> **How to complete this task**: Could you please return each line of the data that has the word "Normal"?

> **Data provided**:
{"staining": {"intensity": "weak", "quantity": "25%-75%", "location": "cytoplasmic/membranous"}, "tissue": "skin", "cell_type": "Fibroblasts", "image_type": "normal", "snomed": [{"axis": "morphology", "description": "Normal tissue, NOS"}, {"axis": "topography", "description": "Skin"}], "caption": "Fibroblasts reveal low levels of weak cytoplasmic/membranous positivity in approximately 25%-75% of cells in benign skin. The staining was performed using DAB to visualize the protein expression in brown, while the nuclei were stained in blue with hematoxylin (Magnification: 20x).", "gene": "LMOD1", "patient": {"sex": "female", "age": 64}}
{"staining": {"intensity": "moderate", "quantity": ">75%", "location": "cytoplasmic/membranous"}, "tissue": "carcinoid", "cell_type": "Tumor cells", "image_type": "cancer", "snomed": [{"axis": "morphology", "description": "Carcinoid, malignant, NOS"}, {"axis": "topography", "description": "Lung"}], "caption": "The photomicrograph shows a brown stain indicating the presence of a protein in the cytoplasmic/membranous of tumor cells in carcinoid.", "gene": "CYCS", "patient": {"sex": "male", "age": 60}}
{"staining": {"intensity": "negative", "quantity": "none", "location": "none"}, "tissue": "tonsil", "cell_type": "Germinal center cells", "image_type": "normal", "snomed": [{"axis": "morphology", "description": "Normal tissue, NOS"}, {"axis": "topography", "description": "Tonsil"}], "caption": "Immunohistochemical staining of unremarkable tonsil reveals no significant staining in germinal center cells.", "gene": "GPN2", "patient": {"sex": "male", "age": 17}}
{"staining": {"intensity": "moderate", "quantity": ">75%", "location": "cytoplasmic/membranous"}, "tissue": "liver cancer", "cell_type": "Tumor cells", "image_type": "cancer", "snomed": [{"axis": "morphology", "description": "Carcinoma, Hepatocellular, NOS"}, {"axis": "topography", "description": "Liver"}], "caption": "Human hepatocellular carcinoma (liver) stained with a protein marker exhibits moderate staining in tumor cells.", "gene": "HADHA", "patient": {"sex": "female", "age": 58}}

> **Solved problem**:
{"staining": {"intensity": "weak", "quantity": "25%-75%", "location": "cytoplasmic/membranous"}, "tissue": "skin", "cell_type": "Fibroblasts", "image_type": "normal", "snomed": [{"axis": "morphology", "description": "Normal tissue, NOS"}, {"axis": "topography", "description": "Skin"}], "caption": "Fibroblasts reveal low levels of weak cytoplasmic/membranous positivity in approximately 25%-75% of cells in benign skin. The staining was performed using DAB to visualize the protein expression in brown, while the nuclei were stained in blue with hematoxylin (Magnification: 20x).", "gene": "LMOD1", "patient": {"sex": "female", "age": 64}}
{"staining": {"intensity": "negative", "quantity": "none", "location": "none"}, "tissue": "tonsil", "cell_type": "Germinal center cells", "image_type": "normal", "snomed": [{"axis": "morphology", "description": "Normal tissue, NOS"}, {"axis": "topography", "description": "Tonsil"}], "caption": "Immunohistochemical staining of unremarkable tonsil reveals no significant staining in germinal center cells.", "gene": "GPN2", "patient": {"sex": "male", "age": 17}}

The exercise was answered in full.